Determining Heart Rate
Cats have much faster heart rates than people, so don't worry if it seems like your cat's heart is beating twice as fast as yours -- it probably is. The normal heart rate for a healthy adult cat is between 140 and 220 beats per minute. Anything faster than that could signal a problem. To check your cat's heart rate, press your fingers into your cat's front "armpit" or hollow between the front leg and the chest until you feel the heartbeat. Count the number of beats in a 15-second period and multiply it by four to get the total beats per minute.
Keep in mind that a cat that is stressed or has just been running and playing will have a faster heartbeat. Try to check your cat's heart rate when he is resting and relaxed.

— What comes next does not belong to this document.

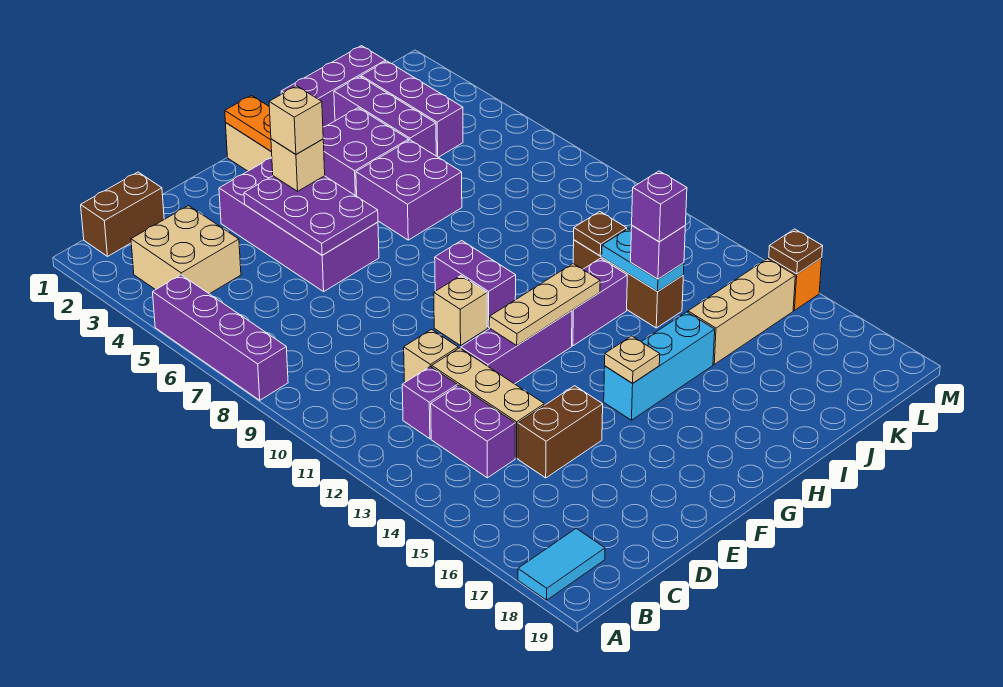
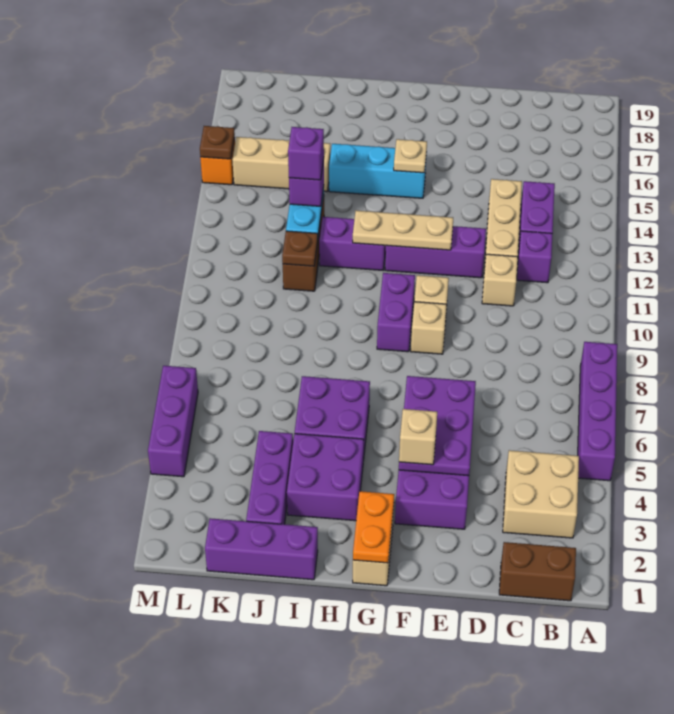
cyan 1x2 tile [518,528,605,600] -> none
brown 1x2 brick [518,386,603,478] -> none
tan 1x1 brick [269,86,323,154] -> tan 1x1 brick moved to [411,302,447,354]
purple 1x3 brick [361,61,463,157] -> purple 1x3 brick moved to [148,366,198,477]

An overactive thyroid, or hyperthyroidism, can cause your cat to have a very rapid heartbeat, especially if the disease has gone untreated. In addition to a high heart rate, if your cat has hyperthyroidism he is also likely to have high blood pressure, a noticeable change in appetite, vomiting, and diarrhea. Thyroid disease in cats is linked to heart disease and a fast heartbeat in conjunction with any other symptoms of thyroid problems is cause for a trip to the vet. Once the hyperthyroidism is treated, your cat's heart rate should return to normal.
Cardiomyopathy is the formal term for heart muscle disease. It's also often called heart failure. While it seems backward that the heart would beat faster when it's failing, a cat with heart failure often has a rapid heartbeat. This is because damage to the heart muscle makes it more difficult to keep up a proper amount of blood flow, so the heart tries to work faster to make up for the structural weakness. There is no cure for heart failure and most cats do not live more than a few weeks to a few months after a diagnosis. There are medications, however, that your veterinarian can prescribe to slow down the progress of the disease.
Hyperthyroidism and heart failure are the two diseases most associated with a rapid heartbeat in cats, but don't panic until your cat has seen the veterinarian, since there are plenty of other causes. Nutritional deficiencies, anemia, infections, injuries, hypothermia and fevers can cause an elevated heart rate. Other causes may be kidney disease, poisoning, heartworm, cancer or congenital heart defects. An unusually fast heart rate should be checked out by your veterinarian to determine the cause.
Always check with your veterinarian before changing your pet’s diet, medication, or physical activity routines. This information is not a substitute for a vet’s opinion.